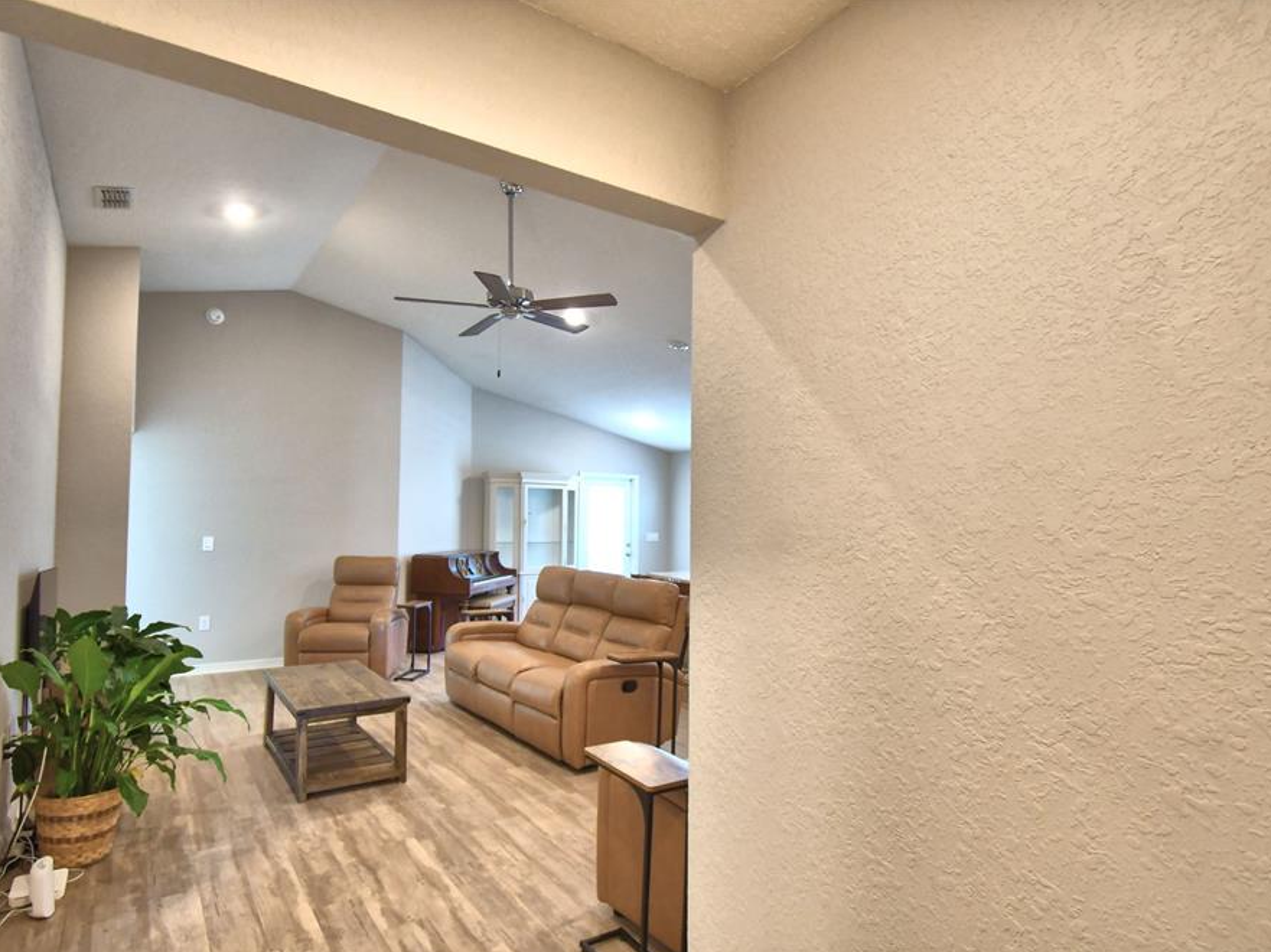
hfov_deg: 84.7
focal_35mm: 19
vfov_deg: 68.6
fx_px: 697
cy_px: 489
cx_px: 632
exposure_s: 1/30
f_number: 4.8
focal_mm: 11.5
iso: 450
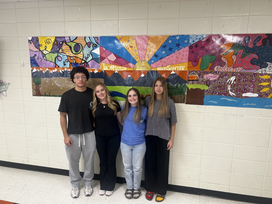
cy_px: 102
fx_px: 204
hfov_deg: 67.3
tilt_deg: -11.2
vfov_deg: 53.1
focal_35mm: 26
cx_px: 136
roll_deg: -0.5
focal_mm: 5.7
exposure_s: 1/60
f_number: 1.5
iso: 80
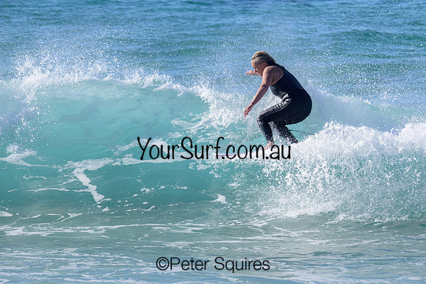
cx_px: 261
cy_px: 91
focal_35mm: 747
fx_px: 8839
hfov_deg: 2.8
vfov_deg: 1.8
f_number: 11
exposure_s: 1/1250
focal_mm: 550
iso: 720
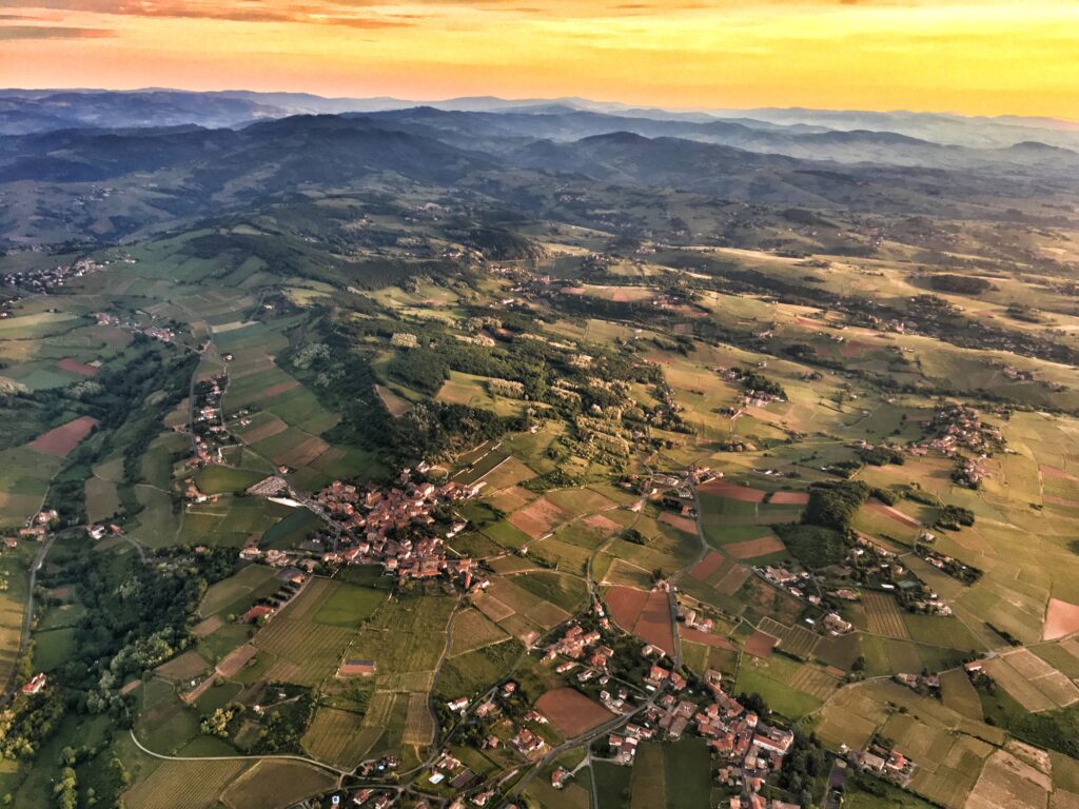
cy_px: 404
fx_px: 904
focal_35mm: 29
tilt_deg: -20.0
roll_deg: -1.7
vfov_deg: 48.2
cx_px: 540
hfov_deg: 61.7
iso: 40
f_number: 2.2
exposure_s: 1/100
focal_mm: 4.15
┄┄┄┄┄┄┄┄┄┄┄┄┄┄┄┄┄┄┄┄
Repeat every line of the data exactly, but do not include pictures.

hfov_deg: 84.7
focal_35mm: 19
vfov_deg: 68.6
fx_px: 697
cy_px: 489
cx_px: 632
exposure_s: 1/30
f_number: 4.8
focal_mm: 11.5
iso: 450
cy_px: 102
fx_px: 204
hfov_deg: 67.3
tilt_deg: -11.2
vfov_deg: 53.1
focal_35mm: 26
cx_px: 136
roll_deg: -0.5
focal_mm: 5.7
exposure_s: 1/60
f_number: 1.5
iso: 80
cx_px: 261
cy_px: 91
focal_35mm: 747
fx_px: 8839
hfov_deg: 2.8
vfov_deg: 1.8
f_number: 11
exposure_s: 1/1250
focal_mm: 550
iso: 720
cy_px: 404
fx_px: 904
focal_35mm: 29
tilt_deg: -20.0
roll_deg: -1.7
vfov_deg: 48.2
cx_px: 540
hfov_deg: 61.7
iso: 40
f_number: 2.2
exposure_s: 1/100
focal_mm: 4.15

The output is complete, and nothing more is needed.